*Brief*.
The reply to the records below should contain exactly the lines from the line with "You can send a" through the line with "Note the following regarding this feature.", and nothing besides.

+++ Dataset +++

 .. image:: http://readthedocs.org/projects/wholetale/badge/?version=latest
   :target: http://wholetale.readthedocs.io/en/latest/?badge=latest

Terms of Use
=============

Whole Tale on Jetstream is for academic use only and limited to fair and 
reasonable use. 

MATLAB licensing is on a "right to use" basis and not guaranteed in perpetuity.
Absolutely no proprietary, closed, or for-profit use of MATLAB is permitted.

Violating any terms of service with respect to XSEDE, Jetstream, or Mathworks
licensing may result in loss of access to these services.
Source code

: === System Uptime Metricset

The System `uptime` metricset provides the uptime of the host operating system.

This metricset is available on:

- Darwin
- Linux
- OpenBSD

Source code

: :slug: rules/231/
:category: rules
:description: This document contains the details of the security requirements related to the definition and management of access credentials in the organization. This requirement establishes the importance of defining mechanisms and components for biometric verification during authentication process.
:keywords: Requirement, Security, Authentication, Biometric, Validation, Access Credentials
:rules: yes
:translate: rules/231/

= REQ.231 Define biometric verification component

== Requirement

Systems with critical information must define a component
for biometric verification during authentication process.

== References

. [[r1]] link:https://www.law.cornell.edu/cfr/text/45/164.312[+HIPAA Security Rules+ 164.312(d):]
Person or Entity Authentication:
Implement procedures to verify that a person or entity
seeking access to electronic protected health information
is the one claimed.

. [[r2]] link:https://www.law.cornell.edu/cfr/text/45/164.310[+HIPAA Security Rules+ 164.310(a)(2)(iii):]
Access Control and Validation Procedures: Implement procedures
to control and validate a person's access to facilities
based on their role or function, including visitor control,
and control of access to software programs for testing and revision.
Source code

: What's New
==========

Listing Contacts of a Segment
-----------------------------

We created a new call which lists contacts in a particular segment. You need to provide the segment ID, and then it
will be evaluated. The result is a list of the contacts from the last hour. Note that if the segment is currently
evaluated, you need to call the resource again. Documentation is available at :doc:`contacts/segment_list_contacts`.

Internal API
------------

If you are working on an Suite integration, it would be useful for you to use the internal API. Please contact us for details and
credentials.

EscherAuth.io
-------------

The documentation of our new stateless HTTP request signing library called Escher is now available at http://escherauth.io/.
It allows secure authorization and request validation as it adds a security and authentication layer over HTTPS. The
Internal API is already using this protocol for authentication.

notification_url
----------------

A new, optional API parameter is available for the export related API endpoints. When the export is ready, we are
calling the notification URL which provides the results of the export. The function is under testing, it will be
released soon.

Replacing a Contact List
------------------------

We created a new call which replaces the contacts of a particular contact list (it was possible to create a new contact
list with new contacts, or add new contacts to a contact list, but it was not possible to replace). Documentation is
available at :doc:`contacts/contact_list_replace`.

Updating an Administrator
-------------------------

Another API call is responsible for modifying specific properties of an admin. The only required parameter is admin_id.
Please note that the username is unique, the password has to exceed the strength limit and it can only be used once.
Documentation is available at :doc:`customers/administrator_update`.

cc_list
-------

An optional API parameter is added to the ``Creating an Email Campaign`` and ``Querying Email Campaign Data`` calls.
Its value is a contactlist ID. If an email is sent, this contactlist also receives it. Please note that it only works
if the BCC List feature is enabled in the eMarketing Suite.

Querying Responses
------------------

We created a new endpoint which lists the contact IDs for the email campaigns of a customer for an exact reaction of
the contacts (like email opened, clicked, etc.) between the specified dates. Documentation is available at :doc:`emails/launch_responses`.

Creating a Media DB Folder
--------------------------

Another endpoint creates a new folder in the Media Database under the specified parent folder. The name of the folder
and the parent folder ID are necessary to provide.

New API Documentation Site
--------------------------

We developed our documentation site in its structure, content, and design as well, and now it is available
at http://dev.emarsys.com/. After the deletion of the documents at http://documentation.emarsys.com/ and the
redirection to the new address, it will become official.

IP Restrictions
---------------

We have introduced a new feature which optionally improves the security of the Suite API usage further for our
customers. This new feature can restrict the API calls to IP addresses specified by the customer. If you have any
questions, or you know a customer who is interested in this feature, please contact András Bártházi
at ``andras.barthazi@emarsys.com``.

+++
+++ Dataset +++

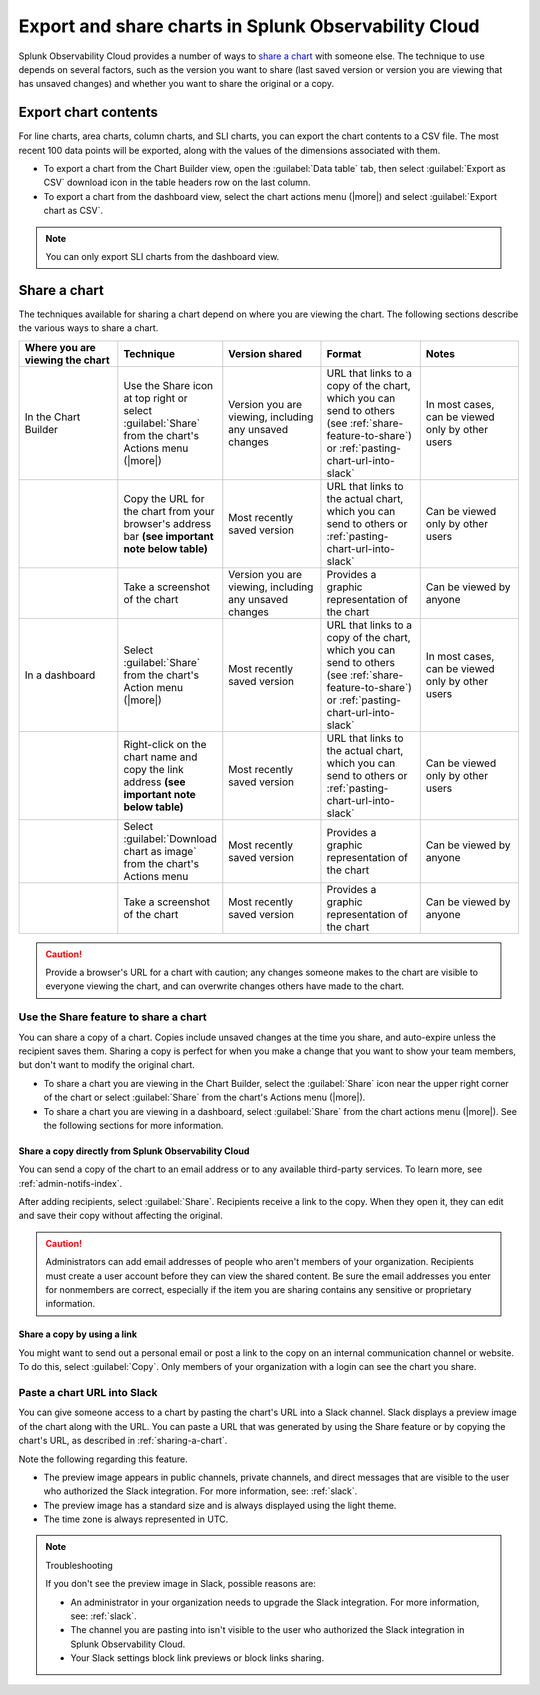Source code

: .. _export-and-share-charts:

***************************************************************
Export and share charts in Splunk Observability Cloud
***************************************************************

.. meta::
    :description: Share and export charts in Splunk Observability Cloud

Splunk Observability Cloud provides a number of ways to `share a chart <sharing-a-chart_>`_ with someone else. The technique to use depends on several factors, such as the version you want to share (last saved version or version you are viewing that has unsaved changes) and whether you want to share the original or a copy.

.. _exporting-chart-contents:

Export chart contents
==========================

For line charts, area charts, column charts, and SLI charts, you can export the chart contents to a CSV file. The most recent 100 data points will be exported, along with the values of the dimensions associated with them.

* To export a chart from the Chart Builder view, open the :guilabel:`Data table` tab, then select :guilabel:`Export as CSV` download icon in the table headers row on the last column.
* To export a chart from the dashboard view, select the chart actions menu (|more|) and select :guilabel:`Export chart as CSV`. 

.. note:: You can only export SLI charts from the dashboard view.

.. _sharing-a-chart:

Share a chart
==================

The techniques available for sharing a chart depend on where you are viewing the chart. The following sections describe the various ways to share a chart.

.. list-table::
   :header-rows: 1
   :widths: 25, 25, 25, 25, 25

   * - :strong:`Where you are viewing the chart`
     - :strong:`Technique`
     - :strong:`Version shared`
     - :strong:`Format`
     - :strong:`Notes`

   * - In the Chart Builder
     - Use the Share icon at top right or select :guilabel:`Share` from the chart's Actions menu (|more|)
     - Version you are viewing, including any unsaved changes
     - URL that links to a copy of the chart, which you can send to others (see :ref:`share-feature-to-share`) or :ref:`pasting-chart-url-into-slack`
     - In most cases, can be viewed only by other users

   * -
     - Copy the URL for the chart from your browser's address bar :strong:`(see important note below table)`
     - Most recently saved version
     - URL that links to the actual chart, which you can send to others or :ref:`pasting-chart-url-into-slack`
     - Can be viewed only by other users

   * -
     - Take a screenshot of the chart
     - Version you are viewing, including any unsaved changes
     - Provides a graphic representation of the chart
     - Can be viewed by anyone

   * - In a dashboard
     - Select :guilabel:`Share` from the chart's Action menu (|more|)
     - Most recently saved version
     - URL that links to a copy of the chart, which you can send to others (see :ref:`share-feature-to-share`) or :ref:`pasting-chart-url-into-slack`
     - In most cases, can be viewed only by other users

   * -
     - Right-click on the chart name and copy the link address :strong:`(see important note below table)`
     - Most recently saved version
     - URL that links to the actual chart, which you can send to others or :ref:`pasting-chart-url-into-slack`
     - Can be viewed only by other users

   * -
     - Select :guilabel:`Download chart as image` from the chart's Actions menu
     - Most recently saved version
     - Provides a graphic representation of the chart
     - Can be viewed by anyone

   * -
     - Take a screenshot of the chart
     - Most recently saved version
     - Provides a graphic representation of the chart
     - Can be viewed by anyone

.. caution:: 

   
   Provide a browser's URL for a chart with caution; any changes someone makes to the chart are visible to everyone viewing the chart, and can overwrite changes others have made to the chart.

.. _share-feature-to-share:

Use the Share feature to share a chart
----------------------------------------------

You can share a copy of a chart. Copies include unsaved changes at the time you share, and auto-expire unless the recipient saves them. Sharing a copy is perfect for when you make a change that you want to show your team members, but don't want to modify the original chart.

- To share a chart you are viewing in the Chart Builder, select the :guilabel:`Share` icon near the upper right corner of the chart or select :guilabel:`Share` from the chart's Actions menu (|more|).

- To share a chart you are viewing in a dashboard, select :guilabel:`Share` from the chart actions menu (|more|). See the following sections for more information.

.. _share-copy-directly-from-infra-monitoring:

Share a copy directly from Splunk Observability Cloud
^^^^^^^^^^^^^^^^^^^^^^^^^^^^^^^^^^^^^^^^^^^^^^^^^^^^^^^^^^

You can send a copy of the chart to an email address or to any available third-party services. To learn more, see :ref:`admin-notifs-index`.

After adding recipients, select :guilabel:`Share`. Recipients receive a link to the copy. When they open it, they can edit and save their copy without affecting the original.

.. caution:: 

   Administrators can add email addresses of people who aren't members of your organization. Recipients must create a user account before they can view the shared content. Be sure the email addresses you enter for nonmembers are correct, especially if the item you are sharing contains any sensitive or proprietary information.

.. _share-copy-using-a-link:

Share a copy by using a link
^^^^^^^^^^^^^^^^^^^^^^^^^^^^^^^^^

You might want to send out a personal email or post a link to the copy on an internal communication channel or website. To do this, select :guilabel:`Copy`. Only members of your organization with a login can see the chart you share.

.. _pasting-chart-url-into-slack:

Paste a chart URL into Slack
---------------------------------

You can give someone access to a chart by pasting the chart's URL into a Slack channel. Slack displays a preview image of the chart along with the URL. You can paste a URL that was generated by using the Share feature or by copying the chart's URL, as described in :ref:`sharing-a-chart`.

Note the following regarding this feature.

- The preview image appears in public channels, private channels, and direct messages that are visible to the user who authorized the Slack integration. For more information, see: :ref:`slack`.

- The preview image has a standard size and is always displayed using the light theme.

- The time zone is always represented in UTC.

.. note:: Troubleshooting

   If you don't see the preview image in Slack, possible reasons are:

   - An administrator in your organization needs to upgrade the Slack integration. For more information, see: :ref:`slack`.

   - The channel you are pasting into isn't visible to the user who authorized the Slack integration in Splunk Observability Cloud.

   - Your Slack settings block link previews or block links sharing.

+++

*Result*.
You can send a copy of the chart to an email address or to any available third-party services. To learn more, see :ref:`admin-notifs-index`.

After adding recipients, select :guilabel:`Share`. Recipients receive a link to the copy. When they open it, they can edit and save their copy without affecting the original.

.. caution:: 

   Administrators can add email addresses of people who aren't members of your organization. Recipients must create a user account before they can view the shared content. Be sure the email addresses you enter for nonmembers are correct, especially if the item you are sharing contains any sensitive or proprietary information.

.. _share-copy-using-a-link:

Share a copy by using a link
^^^^^^^^^^^^^^^^^^^^^^^^^^^^^^^^^

You might want to send out a personal email or post a link to the copy on an internal communication channel or website. To do this, select :guilabel:`Copy`. Only members of your organization with a login can see the chart you share.

.. _pasting-chart-url-into-slack:

Paste a chart URL into Slack
---------------------------------

You can give someone access to a chart by pasting the chart's URL into a Slack channel. Slack displays a preview image of the chart along with the URL. You can paste a URL that was generated by using the Share feature or by copying the chart's URL, as described in :ref:`sharing-a-chart`.

Note the following regarding this feature.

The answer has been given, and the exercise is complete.